(Saved entries)
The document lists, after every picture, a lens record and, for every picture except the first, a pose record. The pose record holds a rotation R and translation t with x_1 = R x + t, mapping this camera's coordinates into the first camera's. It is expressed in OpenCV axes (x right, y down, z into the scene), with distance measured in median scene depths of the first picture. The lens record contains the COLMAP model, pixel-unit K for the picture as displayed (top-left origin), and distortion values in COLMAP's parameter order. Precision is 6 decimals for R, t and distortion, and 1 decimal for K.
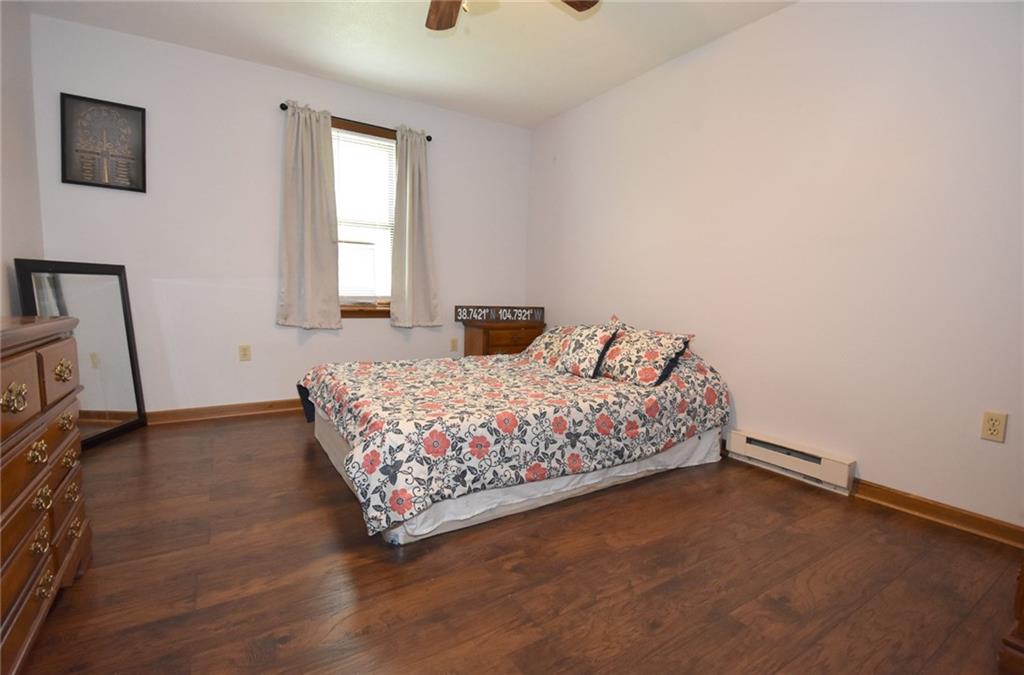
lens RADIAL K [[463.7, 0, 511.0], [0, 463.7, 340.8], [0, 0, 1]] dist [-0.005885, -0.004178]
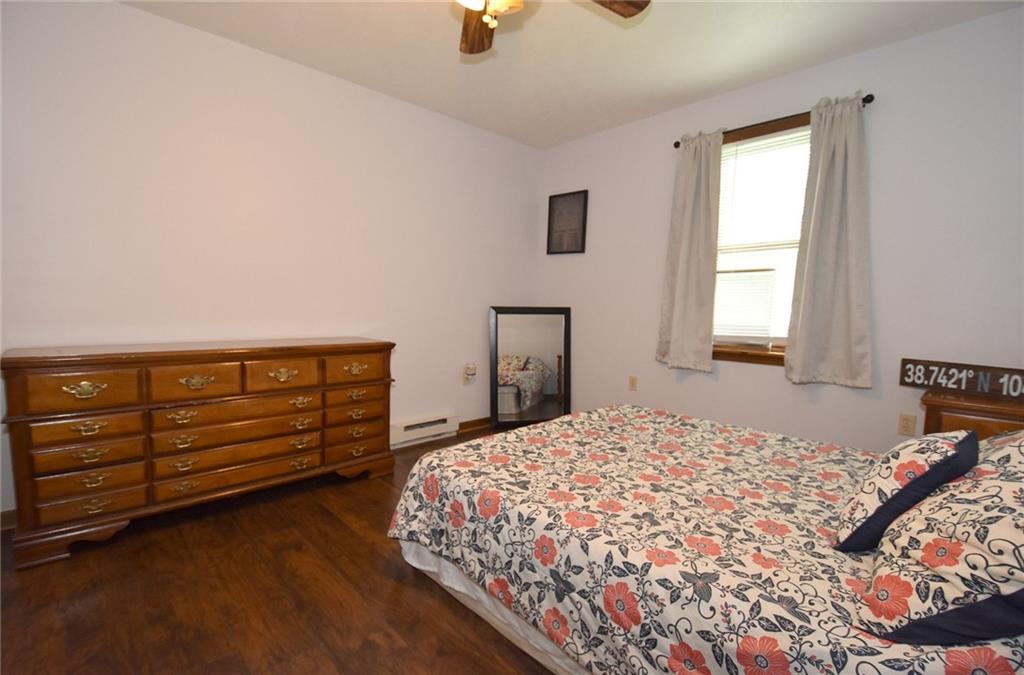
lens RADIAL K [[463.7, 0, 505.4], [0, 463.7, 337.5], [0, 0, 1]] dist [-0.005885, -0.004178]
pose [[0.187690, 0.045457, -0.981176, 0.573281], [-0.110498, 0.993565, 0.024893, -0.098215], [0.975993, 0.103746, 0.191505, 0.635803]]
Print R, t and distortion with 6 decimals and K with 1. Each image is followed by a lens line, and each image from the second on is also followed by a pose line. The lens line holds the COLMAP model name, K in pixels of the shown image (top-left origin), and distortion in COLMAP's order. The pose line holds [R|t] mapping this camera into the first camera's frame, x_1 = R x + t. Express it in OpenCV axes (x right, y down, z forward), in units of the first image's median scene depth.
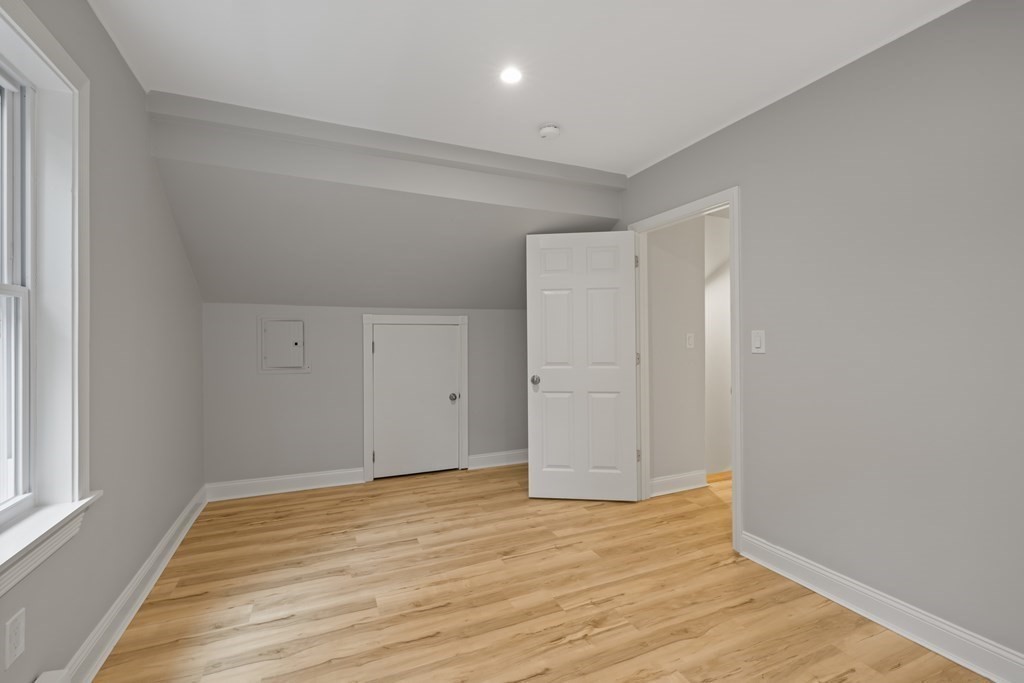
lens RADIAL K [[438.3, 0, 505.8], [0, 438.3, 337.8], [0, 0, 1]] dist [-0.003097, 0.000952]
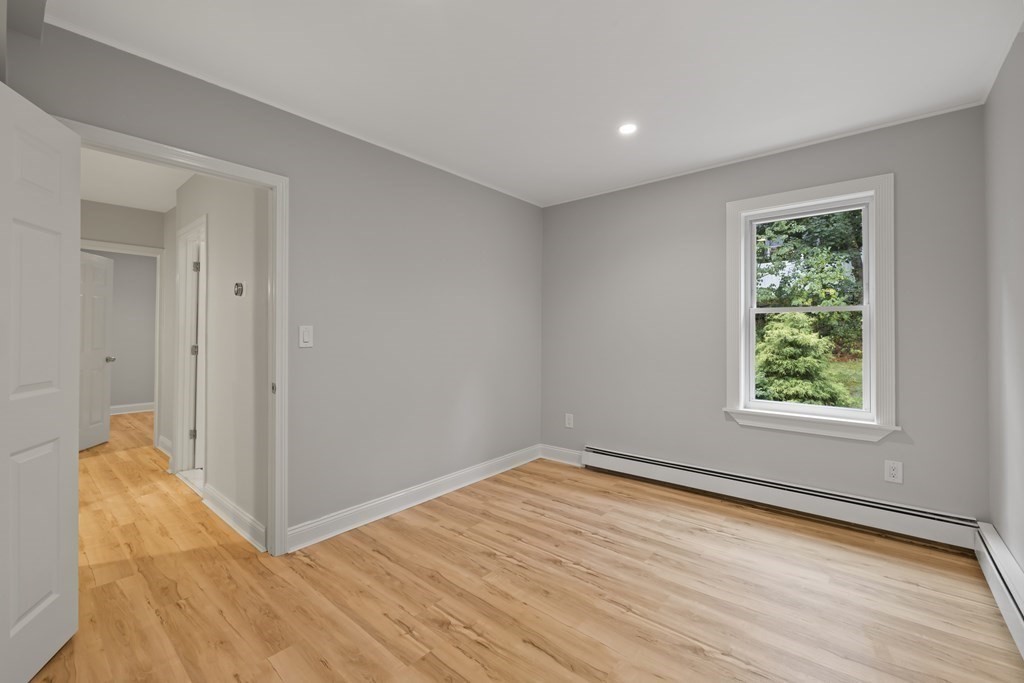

Action item: Copy out the lines from the one containing "Print R, t and" through the end of the material, leaving the pictures out of your answer.

Task result:
Print R, t and distortion with 6 decimals and K with 1. Each image is followed by a lens line, and each image from the second on is also followed by a pose line. The lens line holds the COLMAP model name, K in pixels of the shown image (top-left origin), and distortion in COLMAP's order. The pose line holds [R|t] mapping this camera into the first camera's frame, x_1 = R x + t. Express it in OpenCV axes (x right, y down, z forward), in units of the first image's median scene depth.
lens RADIAL K [[438.3, 0, 505.8], [0, 438.3, 337.8], [0, 0, 1]] dist [-0.003097, 0.000952]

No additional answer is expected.